Last week 10Centuries suffered a total of 6h23m of downtime after the database server found itself filled to capacity with error logs. To make matters worse, the vast majority of this downtime was the result of me being asleep at the time of failure, and not having my phone set to ignore the Do Not Disturb settings when messages come from a specific recipient1. Without the incessant buzzing, there was no way for me to know of the problem that shook a number of people's confidence in the 10Centuries project. It's this loss of face that bugs me more than the server downtime. Systems fail, but can be brought back up to a previous state incredibly easy. Confidence, like trust, takes a great deal of time to earn and only a split second to lose.

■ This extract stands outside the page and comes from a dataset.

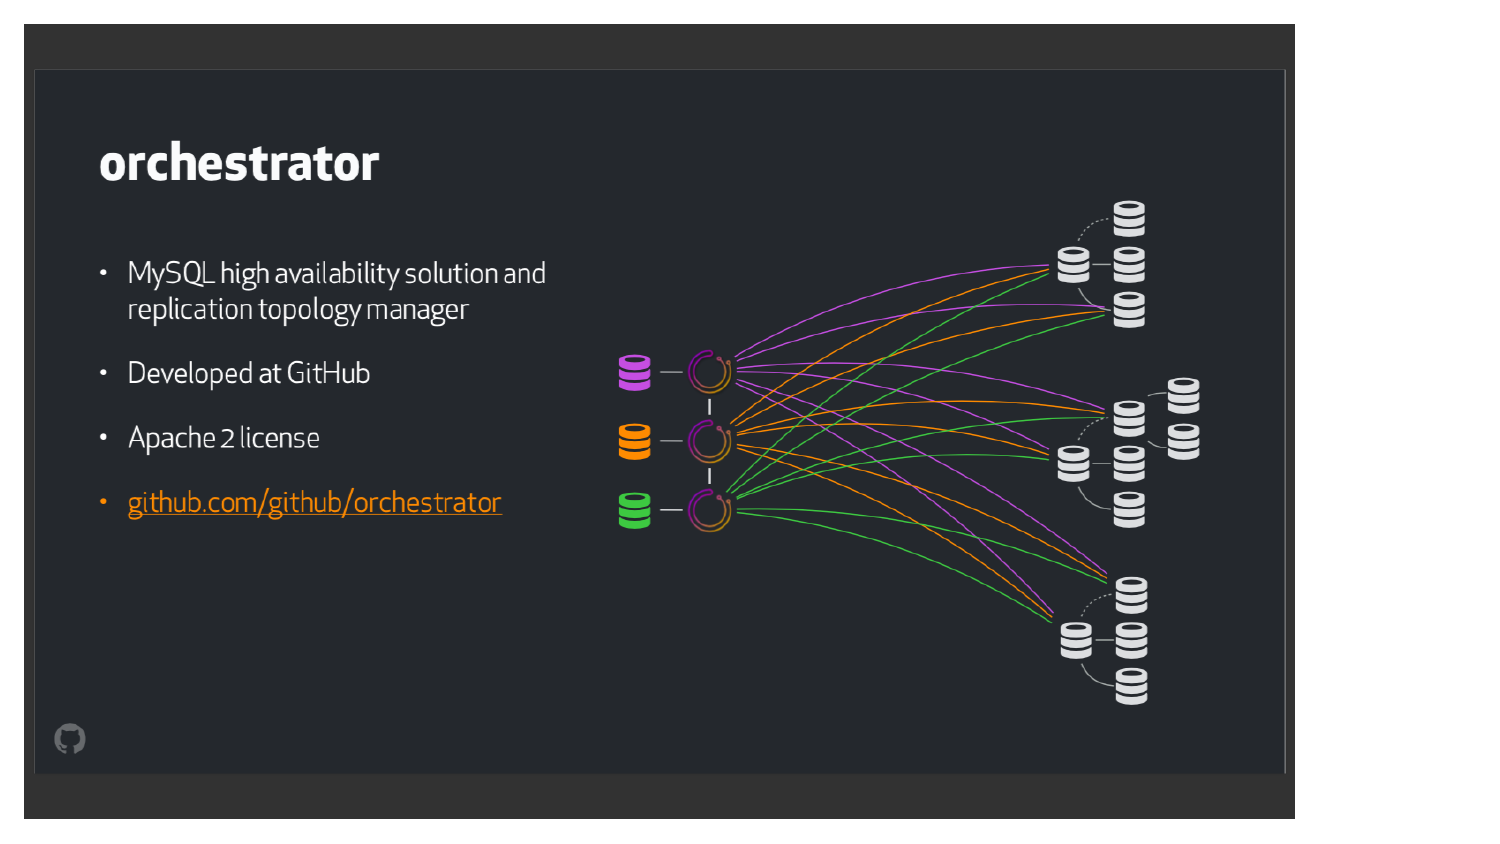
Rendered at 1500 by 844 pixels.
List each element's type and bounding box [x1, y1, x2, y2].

picture [24, 24, 1296, 819]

Ultimately the problem was completely my fault. The servers were not being hacked. There was no DDoS or other malicious activity going on. Nothing from the 50-or so people who were using the service that day did anything to contribute to the problem, either. It was instead created by a confluence of poor decisions:
- I installed server updates without first testing them in the development environment against heavier than average loads
- I failed to configure
systemdproperly on the database server last year when it was set up
- I failed to proactively respond to server error messages that had been popping up three or four times a day for two weeks, warning me of a configuration problem that affected MySQL
Had I properly managed just one of those three issues, then last week's downtime likely wouldn't have occurred at all.
This episode of Doubtfully Daily Matigo goes into slightly deeper detail explaining how the problem snowballed after just a tiny rush of traffic2 hit the service, and what I've done to ensure the same problem does not happen again. Hopefully there will not be a repeat of this problem anytime soon.